District in Andhra Pradesh, India

Palnadu district is a district in coastal Andhra Region in the Indian state of Andhra Pradesh. With Narasaraopet as its administrative headquarters, it was formed on 4 April 2022.

==Etymology==

This district has derived its name from the Palnadu, also historically referred to as Pallava Nadu, the “land of the Pallavas”. The term originates from the early Pallava clans who originated in this region before they later expanded their influence toward the Tamil plains.

==History==
The district was formed on 4th April 2020 from Gurazala, Sattenapalli and Narasaraopet revenue divisions of erstwhile Guntur district.

== Geography ==
Palnadu district is bordered by NTR district on north, Bapatla district on south east, Prakasam district and Markapuram, on south west and Guntur district on east. It is also surrounded by Suryapet district and Nalgonda district in Telangana state at west.

==Land utilisation==
The total geographical area of the district is 730123 ha and 150759 ha is covered by forest. The net area sown is 315650 ha. The total cropped area in the district is 347114 ha. The area sown more than once during the year is 31464 ha.

==Natural resources==
The district is rich in mineral resources. The principal minerals available are limestone, lime, Napa slabs, copper and lead. Limestone is being utilised by the cement factories of Macherla. There are copper mines at Agnigundala of Ipur Mandal.

==Climate==
The normal rainfall of the district is 775.3 mm The climate is generally warm in summer and the heat is very severe in Rentachintala Mandal, where the maximum temperature in the state is recorded. Summer (March to June): the summer months are hot and dry, with temperatures often reaching high levels. This period is characterized by high temperatures and low rainfall. Monsoon (July to September): the monsoon season brings rainfall to the region. During this period, the district receives the majority of its annual precipitation. The monsoon rains are essential for agriculture and overall water supply. Post-monsoon/winter (October to February): after the monsoon season, the region experiences a post-monsoon period, followed by relatively cooler months during winter. The temperatures are milder during this time.

== Demographics ==

The district had a population of 20,41,723, of which 458,551 (22.46%) lived in urban areas based on 2011 census data. Palnadu district has a sex ratio of 994 females per 1000 males. Scheduled Castes and Scheduled Tribes made up 3,75,554 (18.39%) and 1,42,944 (7.00%) of the population respectively. 87.12% of the population spoke Telugu, 9.90% Urdu and 2.41% Lambadi as their first language.

== Politics ==

The district is part of Narasaraopet (Lok Sabha constituency). There are seven assembly constituencies.

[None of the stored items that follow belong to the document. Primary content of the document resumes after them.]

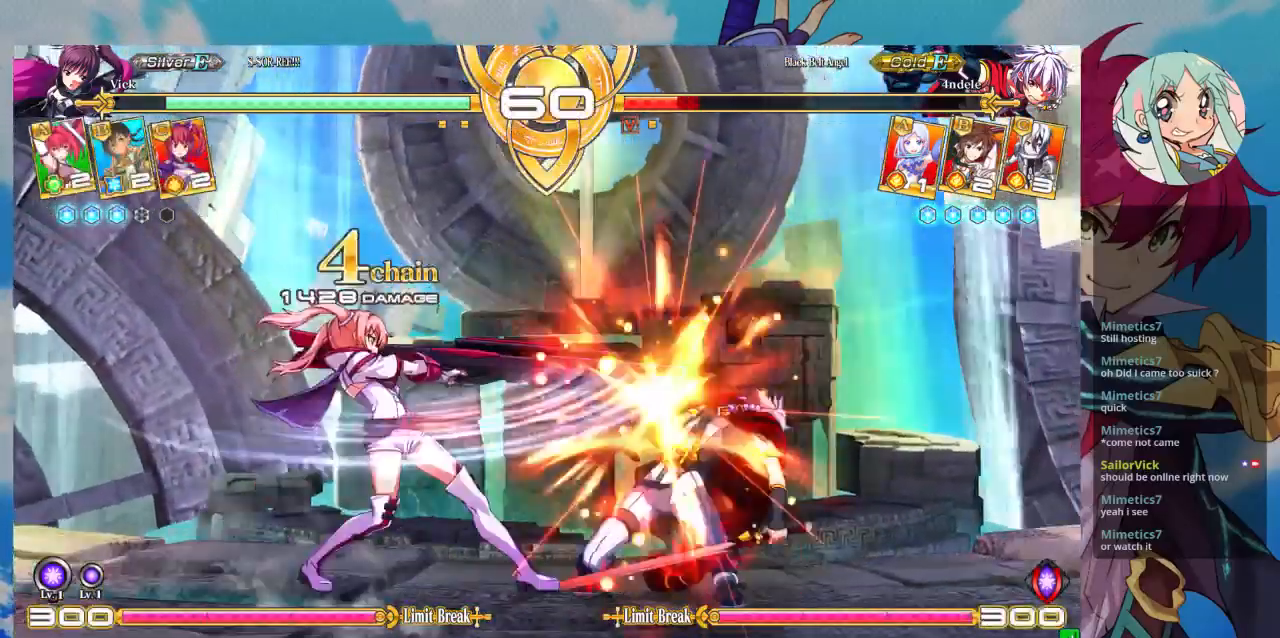
{"dt_ms": 500, "buttons": [], "left_stick": "center", "events": [[33, "left_stick", "center"], [133, "left_stick", "down"], [233, "left_stick", "center"], [267, "CROSS", "down"], [367, "CROSS", "up"]]}
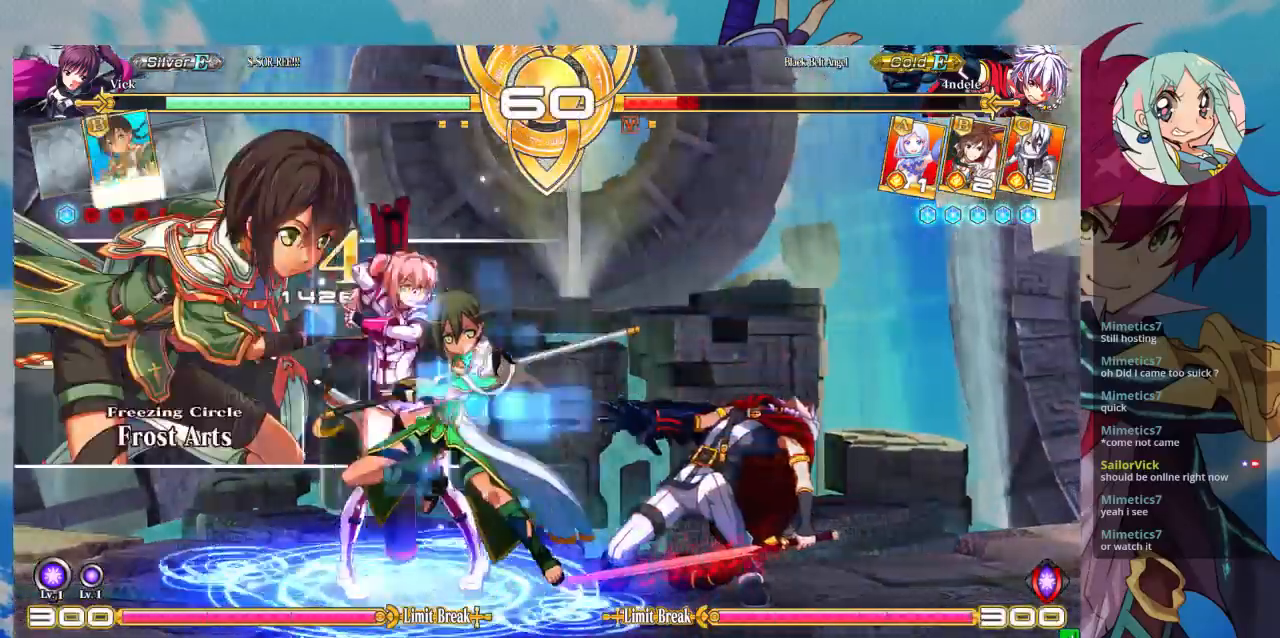
{"dt_ms": 500, "buttons": [], "left_stick": "right", "events": [[33, "CROSS", "down"], [133, "CROSS", "up"], [167, "CROSS", "down"], [300, "CROSS", "up"], [467, "left_stick", "right"]]}
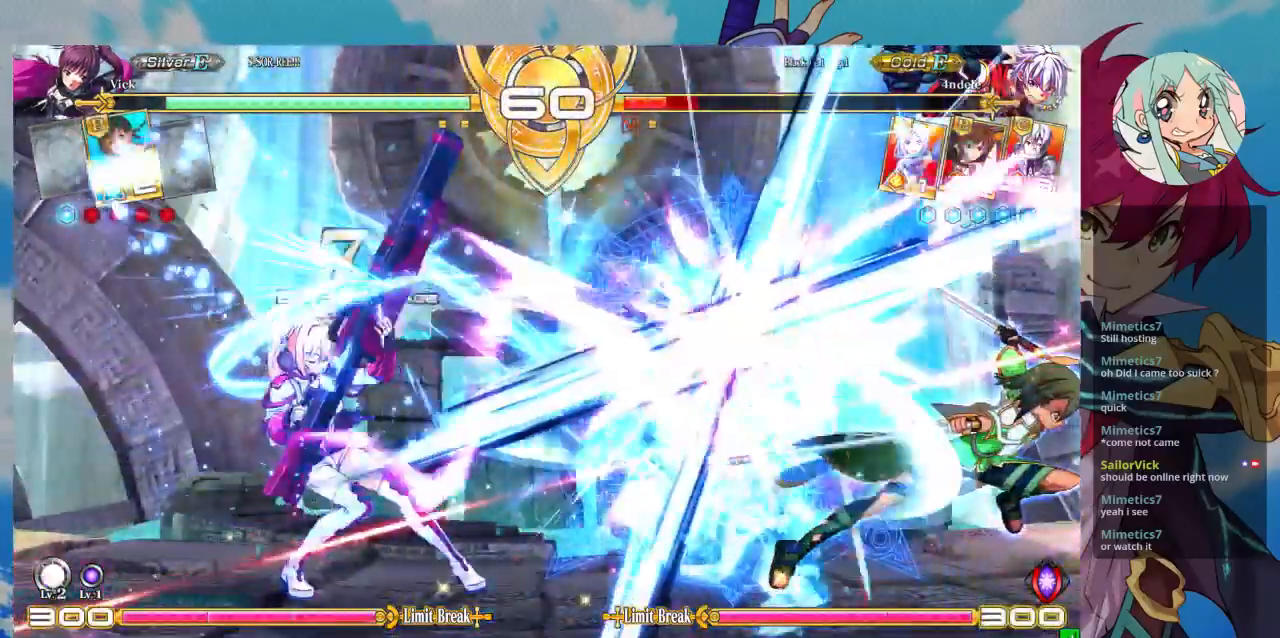
{"dt_ms": 500, "buttons": [], "left_stick": "center", "events": [[33, "left_stick", "center"], [133, "left_stick", "right"], [333, "TRIANGLE", "down"], [333, "left_stick", "center"], [433, "TRIANGLE", "up"]]}
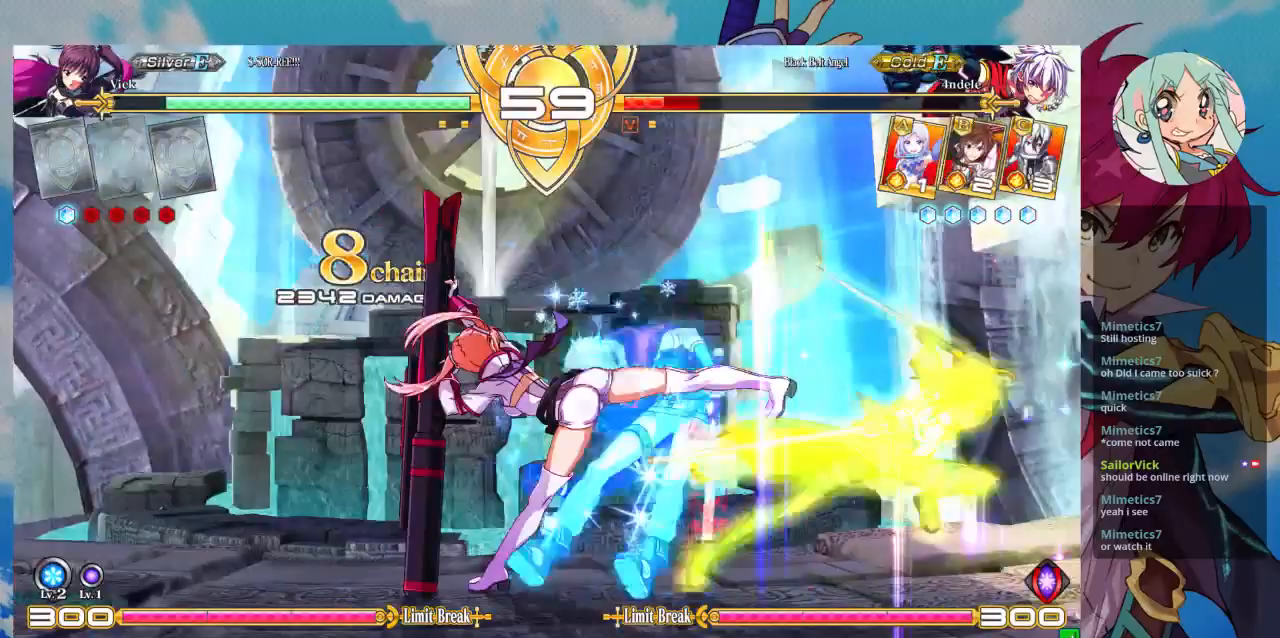
{"dt_ms": 500, "buttons": ["R1"], "left_stick": "center", "events": [[67, "R1", "down"], [200, "R1", "up"], [333, "left_stick", "down"], [467, "left_stick", "center"], [500, "R1", "down"]]}
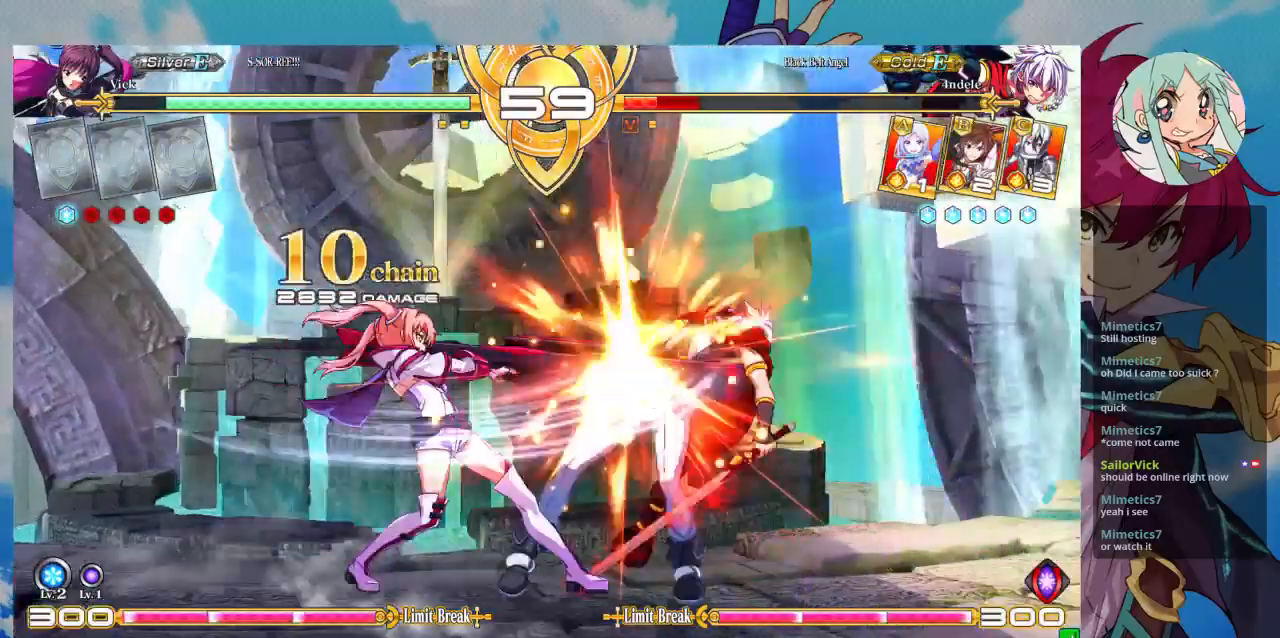
{"dt_ms": 500, "buttons": [], "left_stick": "center", "events": [[100, "R1", "up"], [133, "left_stick", "down"], [267, "CROSS", "down"], [300, "CROSS", "up"], [300, "left_stick", "center"], [433, "CROSS", "down"], [467, "CROSS", "up"]]}
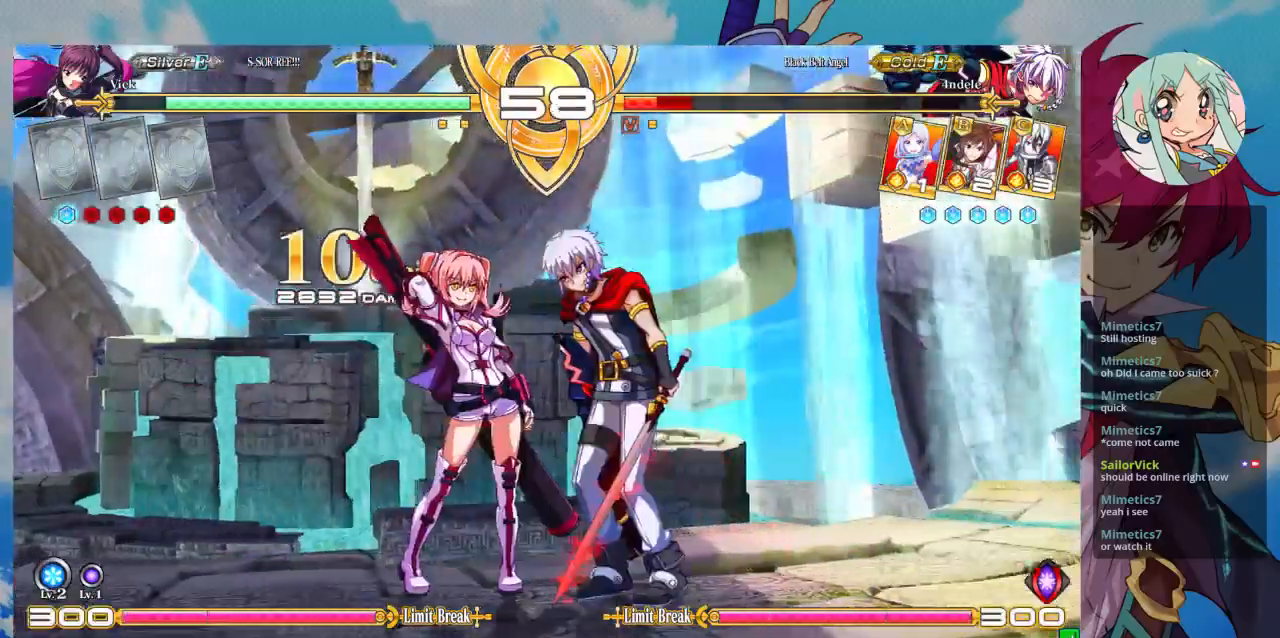
{"dt_ms": 500, "buttons": [], "left_stick": "down-left", "events": [[33, "CROSS", "down"], [133, "CROSS", "up"], [233, "left_stick", "down-left"]]}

| # | Name | District | Members | Party |  |
| 85 | Pedakurapadu | Palnadu | Bhashyam Praveen |  | Telugu Desam Party |
| 96 | Chilakaluripeta | Prathipati Pulla Rao |
| 97 | Narasaraopeta | Dr. Chadalavada Aravinda Babu |
| 98 | Sattenapalle | Kanna Lakshminarayana |
| 99 | Vinukonda | G. V. Anjaneyulu |
| 100 | Gurajala | Yarapathineni Srinivasa Rao |
| 101 | Macherla | Julakanti Brahmananda Reddy |

== Administrative divisions ==

The district is divided into 3 revenue divisions: Gurazala, Narasaraopet and Sattenapalle, which are further subdivided into a total of 28 mandals.

| Mandals of Palnadu district (Overpass-turbo) |

=== Mandals ===
The list of 28 mandals in Palnadu district, divided into 3 revenue divisions, is given below.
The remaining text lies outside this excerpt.